BMKG Ungkap Indonesia Berpotensi Alami Fenomena Anomali Iklim La Nina

JAKARTA, BERITAPEDOMAN.com – Badan Meteorologi, Klimatologi, dan Geofisika (BMKG), mengungkapkan, Indonesia berpotensi mengalami fenomena anomali iklim La Nina tahun 2024 yang diprediksi terjadi setelah fase El Nino masuk ke fase Netral.
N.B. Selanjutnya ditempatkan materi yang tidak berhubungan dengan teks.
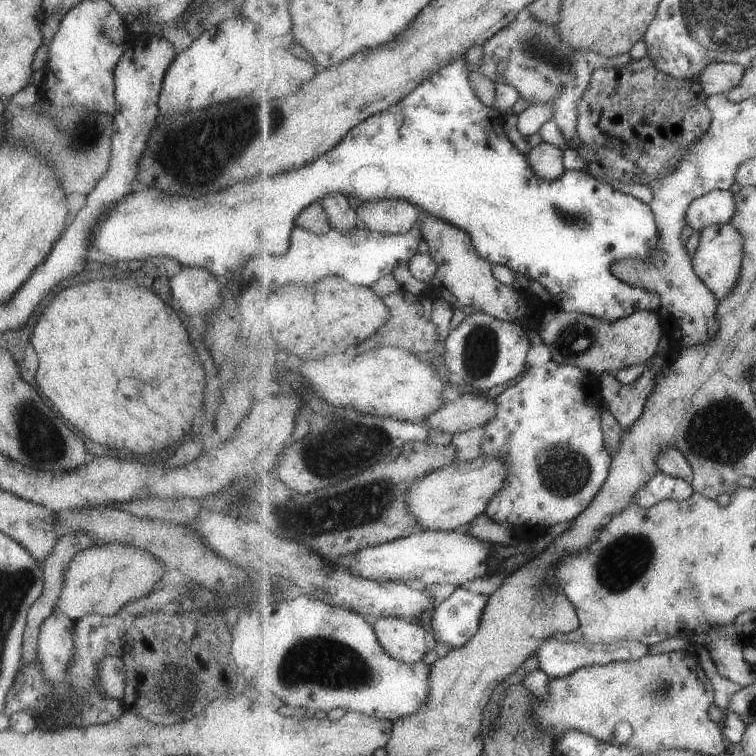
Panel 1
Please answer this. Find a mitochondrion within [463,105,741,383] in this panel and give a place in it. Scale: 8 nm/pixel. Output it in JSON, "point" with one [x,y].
{"point":[574,341]}

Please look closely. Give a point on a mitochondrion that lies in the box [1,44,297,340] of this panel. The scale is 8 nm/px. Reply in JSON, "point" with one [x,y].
{"point":[214,141]}

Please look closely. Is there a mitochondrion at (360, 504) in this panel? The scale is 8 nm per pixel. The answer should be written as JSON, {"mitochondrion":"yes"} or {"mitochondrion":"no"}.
{"mitochondrion":"yes"}

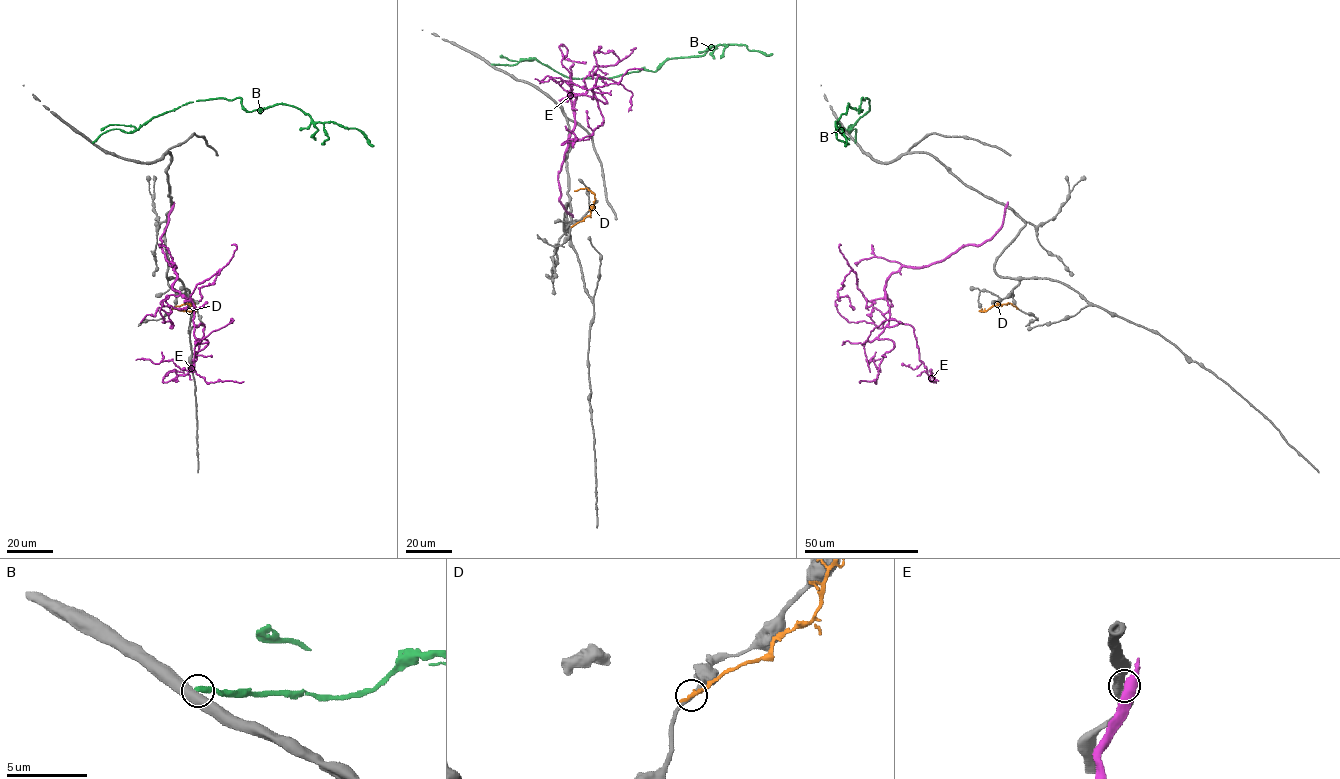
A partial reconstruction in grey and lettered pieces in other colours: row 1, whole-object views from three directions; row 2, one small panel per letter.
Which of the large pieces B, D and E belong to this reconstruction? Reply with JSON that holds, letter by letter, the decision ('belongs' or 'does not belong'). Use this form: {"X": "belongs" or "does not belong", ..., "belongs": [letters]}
{"B": "does not belong", "D": "does not belong", "E": "does not belong", "belongs": []}

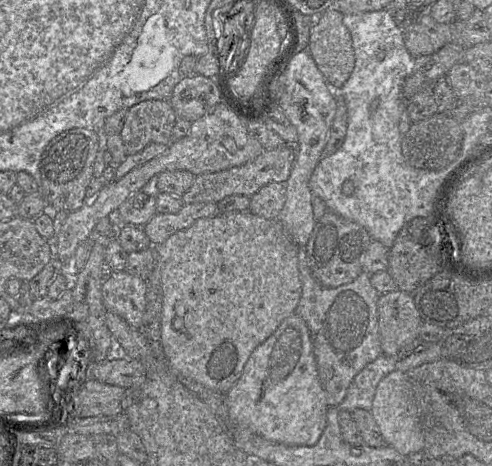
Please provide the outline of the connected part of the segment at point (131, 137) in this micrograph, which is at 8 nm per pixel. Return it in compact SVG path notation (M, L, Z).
M146 100L130 107L120 132L126 155L136 154L150 144L169 145L178 119L167 100Z

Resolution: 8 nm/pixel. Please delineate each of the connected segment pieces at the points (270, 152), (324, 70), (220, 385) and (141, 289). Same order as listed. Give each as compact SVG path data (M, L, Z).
M285 144L274 149L266 149L256 158L241 166L195 176L192 186L181 198L184 204L192 204L202 202L218 203L225 197L234 194L251 197L268 183L285 183L290 175L295 158L295 146L290 144Z
M327 9L315 18L307 47L326 82L334 91L339 91L342 88L355 66L352 38L348 28L343 23L343 17L344 14L335 9Z
M249 211L219 213L200 218L189 228L172 234L160 245L153 246L162 289L161 344L170 369L177 375L191 379L209 390L225 395L242 375L253 350L270 337L284 319L295 313L302 294L302 281L298 267L298 246L286 233L278 219L266 219Z
M113 271L111 277L101 285L103 303L107 311L124 319L131 327L139 329L146 309L146 281L124 271Z

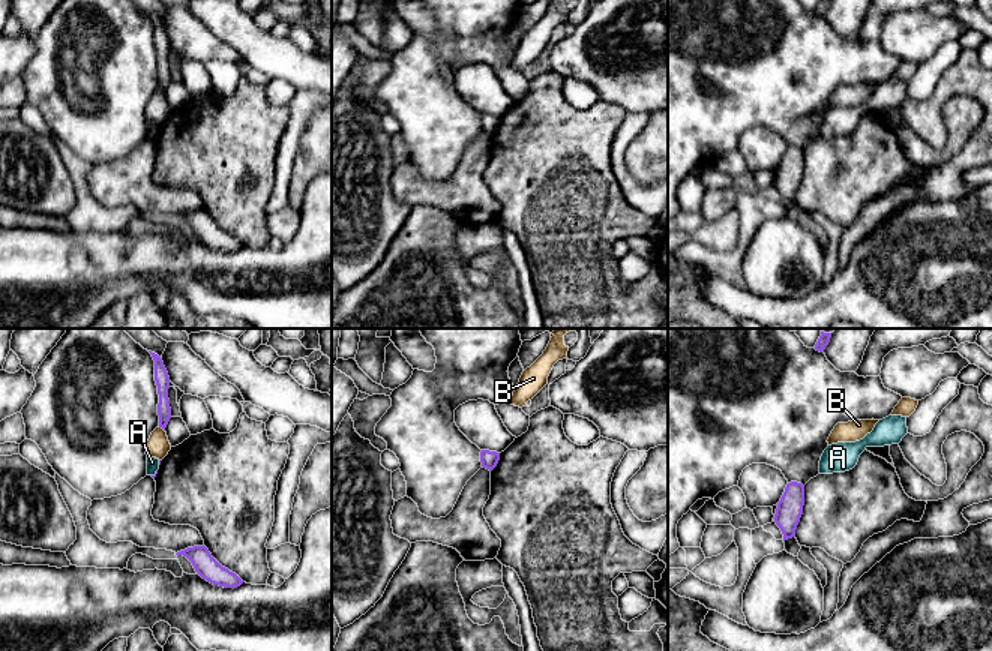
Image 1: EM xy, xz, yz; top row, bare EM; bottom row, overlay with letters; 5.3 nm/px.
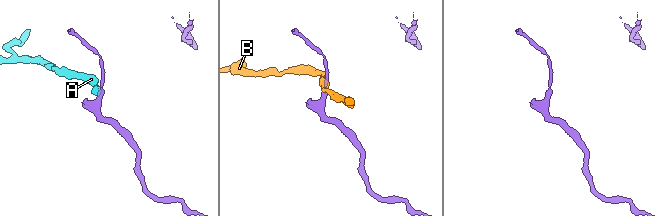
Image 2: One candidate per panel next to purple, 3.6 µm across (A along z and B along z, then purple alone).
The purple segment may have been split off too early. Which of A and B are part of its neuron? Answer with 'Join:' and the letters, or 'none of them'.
Join: none of them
Deputi Bidang Klimatologi BMKG, Ardhasena Sopaheluwakan, mengungkapkan, BMKG memprediksi bahwa La Nina berpotensi terjadi pada semester kedua di tahun 2024 ini.

Dari hasil pemantauan suhu permukaan laut di Samudra Pasifik menunjukkan bahwa pada periode dasarian I Mei 2024, ENSO mulai beralih ke kondisi Netral dengan indeks sebesar 0.42. ENSO ini diprediksi akan terus berada pada fase Netral hingga bulan Juni-Juli, dan diprediksi beralih ke fase La Nina pada Juli-Agustus 2024.

“Karena itu, kami meminta petani di Indonesia agar bersiap. Kondisi ini perlu diantisipasi oleh petani, terutama untuk komoditas pertanian yang sensitif terhadap curah hujan seperti tanaman hortikultura,” ujar Ardhasena, seperti dilansir dari beberapa sumber, Kamis (16/5/2024)

Ardhasena, juga menyatakan bahwa terdapat kajian yang menunjukkan bahwa terdapat potensi meningkatnya gangguan Organisme Pengganggu Tanaman (OPT) pada akhir musim kemarau di tahun La Nina yang perlu diantisipasi oleh para petani.